**SOURCE TEXT:**
>>

So, instead I decided to use the Bertom "Phantom Center" plugin for this operation. But how to extract lateral sources? While the phantom center is composed of fully correlated components, the "residue"—the non-correlated components is composed from a mix of lateral and "diffuse" sounds. So I came up with the following topology for extracting lateral sounds, which uses both the "Phantom Center" and Mid-Side approach:

The idea is that if we invert one of the channels, and process the result via the "Phantom Center", it will extract the anti-correlated, "diffuse" components. This way we can separate them from lateral components and end up with 3 sound "streams" that I have enumerated above. To illustrate the result, here is how this plugin setup separates a set of Dirac pulses which correspond to different source positions, based on their correlation:

If you want to refresh your understanding of interchannel correlation, please refer to my old post On Mid/Side Equalization. Of course, this decomposition only works correctly for amplitude-panned sources, because the correlation meter in the "Phantom Center" plugin uses zero-lag setting, however in practice this approach yields good results for stereo records.

Note that in the end I have settled on 98% setting for the "Phantom Center" to avoid sharp transitions between the streams.

So, from this preprocessor we have 3 pairs of outputs (the aforementioned 3 streams). Each pair is processed independently, and moreover, each channel of the pair has its own speaker-to-binaural processing path, which yields 4 channels, thus at the output we have 12 channels, each of them representing a certain component of the stereo field, as rendered via particular speaker, on the path to each ear. This gives us full control on how to mix these components for binaural playback and allows us to use both XTC and cross-feed at the same time, applied to proper kinds of acoustic sources. I have ended up with following mixing matrix in Reaper:

From left to right, the first 4 channels are the center: Left speaker to left ear, and to right ear, then right speaker to left and right ear. Then the next 4 channels are the lateral components, in the same order, and the last 4 channels are the ones representing "ambience".

<<

**DATA TO EXAMINE:**
>>

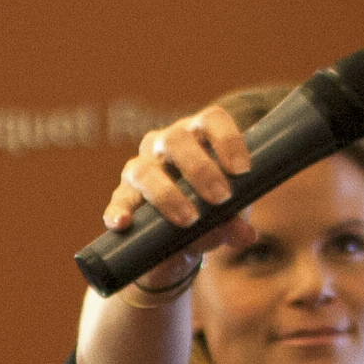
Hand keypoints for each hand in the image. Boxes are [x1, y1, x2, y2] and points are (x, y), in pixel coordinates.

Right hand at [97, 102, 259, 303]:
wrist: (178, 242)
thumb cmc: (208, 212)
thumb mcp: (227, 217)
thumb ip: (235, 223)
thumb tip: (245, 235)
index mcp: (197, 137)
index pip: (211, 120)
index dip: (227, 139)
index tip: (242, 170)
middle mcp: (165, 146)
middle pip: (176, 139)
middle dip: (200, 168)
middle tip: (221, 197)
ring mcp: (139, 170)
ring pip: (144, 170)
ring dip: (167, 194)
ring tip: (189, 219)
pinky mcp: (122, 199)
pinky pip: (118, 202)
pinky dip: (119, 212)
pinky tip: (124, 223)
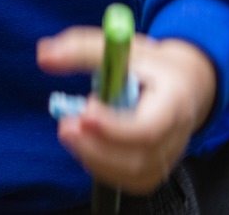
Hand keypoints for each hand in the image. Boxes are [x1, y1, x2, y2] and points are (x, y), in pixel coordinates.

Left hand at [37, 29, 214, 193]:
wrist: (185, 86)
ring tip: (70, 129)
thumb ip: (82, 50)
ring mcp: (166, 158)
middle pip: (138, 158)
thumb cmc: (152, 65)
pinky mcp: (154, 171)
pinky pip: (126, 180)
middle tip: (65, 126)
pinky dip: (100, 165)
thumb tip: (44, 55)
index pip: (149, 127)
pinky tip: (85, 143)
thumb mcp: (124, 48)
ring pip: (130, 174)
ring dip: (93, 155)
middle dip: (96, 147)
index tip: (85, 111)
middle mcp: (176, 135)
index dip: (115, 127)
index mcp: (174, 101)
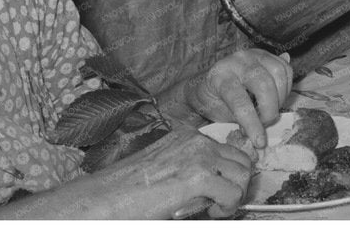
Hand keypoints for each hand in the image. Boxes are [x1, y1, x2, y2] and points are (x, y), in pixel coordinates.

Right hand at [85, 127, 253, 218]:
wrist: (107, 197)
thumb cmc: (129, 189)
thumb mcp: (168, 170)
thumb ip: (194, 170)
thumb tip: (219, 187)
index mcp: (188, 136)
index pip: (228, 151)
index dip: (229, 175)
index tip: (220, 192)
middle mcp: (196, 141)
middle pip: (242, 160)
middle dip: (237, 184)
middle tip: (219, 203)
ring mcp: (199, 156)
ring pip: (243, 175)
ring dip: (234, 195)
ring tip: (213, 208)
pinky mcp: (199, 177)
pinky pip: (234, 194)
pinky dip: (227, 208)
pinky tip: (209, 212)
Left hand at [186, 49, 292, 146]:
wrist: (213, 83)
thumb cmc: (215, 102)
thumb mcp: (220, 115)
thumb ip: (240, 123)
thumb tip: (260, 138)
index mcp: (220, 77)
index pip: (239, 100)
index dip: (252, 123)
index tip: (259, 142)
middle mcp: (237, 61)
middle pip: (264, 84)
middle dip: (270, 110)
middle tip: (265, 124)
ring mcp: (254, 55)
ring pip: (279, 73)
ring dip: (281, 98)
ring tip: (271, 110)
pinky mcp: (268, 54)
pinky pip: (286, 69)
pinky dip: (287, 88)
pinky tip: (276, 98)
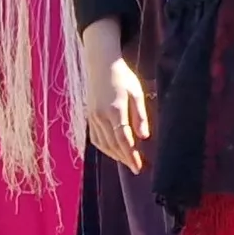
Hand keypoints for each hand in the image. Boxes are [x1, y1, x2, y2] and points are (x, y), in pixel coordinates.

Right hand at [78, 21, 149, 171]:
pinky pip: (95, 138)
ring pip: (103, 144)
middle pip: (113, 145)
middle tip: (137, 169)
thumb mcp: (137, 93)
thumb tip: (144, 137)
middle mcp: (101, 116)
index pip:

<<
>>

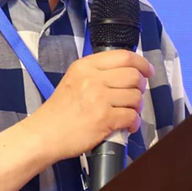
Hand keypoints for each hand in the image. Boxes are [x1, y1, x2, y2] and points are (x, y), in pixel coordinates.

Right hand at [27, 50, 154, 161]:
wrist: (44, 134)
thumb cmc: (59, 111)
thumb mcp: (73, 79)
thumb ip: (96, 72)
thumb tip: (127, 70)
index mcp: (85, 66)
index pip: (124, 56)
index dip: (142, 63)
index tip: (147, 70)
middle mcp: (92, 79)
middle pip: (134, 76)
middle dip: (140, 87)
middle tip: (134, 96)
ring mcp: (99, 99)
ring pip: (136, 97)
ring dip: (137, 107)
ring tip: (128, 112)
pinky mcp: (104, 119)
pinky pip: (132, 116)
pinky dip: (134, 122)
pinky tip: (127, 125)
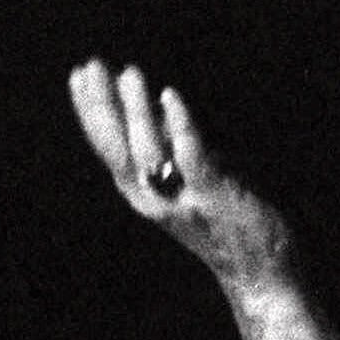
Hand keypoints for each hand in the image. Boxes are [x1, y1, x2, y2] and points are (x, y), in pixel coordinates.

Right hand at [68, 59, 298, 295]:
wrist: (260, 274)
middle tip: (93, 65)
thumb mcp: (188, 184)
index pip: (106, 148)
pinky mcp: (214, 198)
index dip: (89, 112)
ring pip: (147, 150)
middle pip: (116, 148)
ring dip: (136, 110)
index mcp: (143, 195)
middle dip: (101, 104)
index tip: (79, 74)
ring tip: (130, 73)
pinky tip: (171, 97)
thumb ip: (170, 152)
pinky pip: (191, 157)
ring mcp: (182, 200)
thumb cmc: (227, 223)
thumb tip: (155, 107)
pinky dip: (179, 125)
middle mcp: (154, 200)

<<

**USING THE INFORMATION:**
a) In the stereo decomposition text, copy the part starting at "If you want" and ending at "between the streams.", swapping "amplitude-panned" for "level-panned".
b) Extend the text on splitting a stereo signal into center, lateral, and ambience streams for binaural playback, beginning right after its final sentence.

**ANSWERS TO EACH TASK:**
a)
If you want to refresh your understanding of interchannel correlation, please refer to my old post On Mid/Side Equalization. Of course, this decomposition only works correctly for level-panned sources, because the correlation meter in the "Phantom Center" plugin uses zero-lag setting, however in practice this approach yields good results for stereo records.

Note that in the end I have settled on 98% setting for the "Phantom Center" to avoid sharp transitions between the streams.

b)
As a bonus, I had realized that by defeating the effect of head shadowing for ambient components by boosting ipsi-lateral paths I can achieve even better externalization of the virtual sound scene. In my previous spatializer I had achieved the same effect by just boosting uncorrelated components.

I have made the final adjustments to the balances by listening to correlated and anti-correlated pink noise, making sure that they both sound centered. I ended up wondering why the required interchannel balance is not symmetric, and my hypothesis is that first, of course use of non-individual HRTFs may cause this, and the second reason may be due to not fully symmetric speakers setup in the room (see my earlier posts on LXdesktop). In future I will try to correct that by making a better speaker setup.

Fixing the Bass

Of course, as audiophiles we always enjoy rich and deep bass, and headphone makers usually try to add more bass to their headphones. As I and other people have found while comparing "raw" stereo sound to the sound of the binaural rendering, the latter was lacking bass noticeably. That seemed strange to me, considering that I have a good subwoofer and I never feel the lack of bass when listening to my LXdesktop setup.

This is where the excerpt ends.